American new religious movement (1987-)

The Miracle of Love is a new religious movement based in Denver, Colorado. Miracle of Love now goes by the name Center of The Golden One. Until 2010, it was headed by two leaders: Kalindi La Gourasana and The Lady. The group's stated goal is to "break people free from the cycle of birth and death and bring them home to God in this lifetime." The central guidance on how to do this derives from the teachings of the Gourasana.

==History==
The Miracle of Love was started in 1987 by David Swanson, his wife Carole Seidman (who took the name Kalindi), The Lady, and several other persons. This is when the being Gourasana is believed to have entered David Swanson's body as "an Incarnation of God manifesting on Earth". After David Swanson's death in 1995, Gourasana is believed to have begun speaking through Kalindi. Kalindi died on April 18, 2010

A trademark request for "Gourasana Meditation Practice" was filed in 1996 by the Church of Exodus in San Diego, California.

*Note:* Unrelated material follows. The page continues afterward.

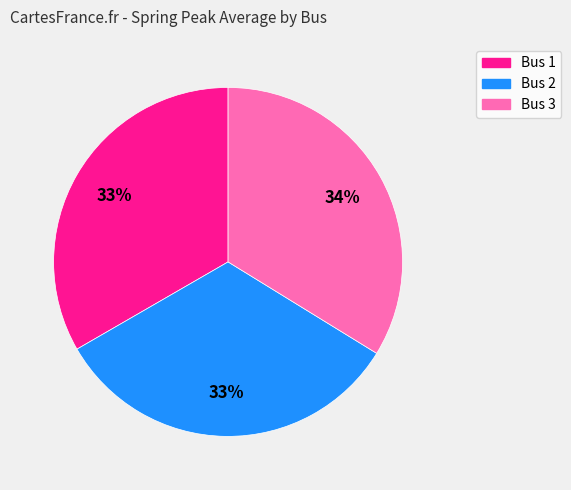

Count the number of slices in the pie.

3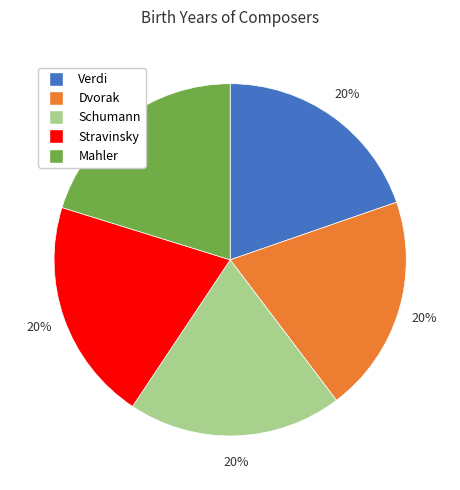

Is there any slice that represents more than half of the pie?

No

The 2009 press release says that the seminar was first offered in San Diego, California, in 1991, and that over 5,000 people had participated since then at locations in the U.S., Europe, South America, and Australia.

==Philosophy==
The Miracle of Love teaches that this material plane of existence is one of duality, with inevitable pain, suffering, and death, to which we are locked by our attachments, and these attachments cause us to be reborn in a cycle of reincarnation.

The Miracle of Love teaches that people can break free of this cycle and achieve full union with God in this lifetime by surrendering the ego and separate will to God, following the guidance of the leaders, giving in service, and using the special assistance provided by Lord Gourasana in the Gourasana Meditation Practice to break material and conceptual attachments.

It has been described by the Pacific Sun newspaper as having aspects of a large group awareness training (LGAT) group.

==Controversy==
In 2011, a documentary by crime journalist Alberto Stegeman suggested, through an undercover operation, that the Seminars of Love taking place in Germany and the Netherlands, organized by Miracle of Love, were of a strongly cultish character, whereby participants are required to sign non-disclosure agreements, are deprived of outside social contacts and sleep, and instigated to behave in sexually explicit manners by undressing, yelling obscenities, and touching themselves or others in manners normally regarded as inappropriate.

There have been testimonies and blogs of former members and second-hand accounts of Miracle of Love with similar negative views, accusing Miracle of Love of being a cult.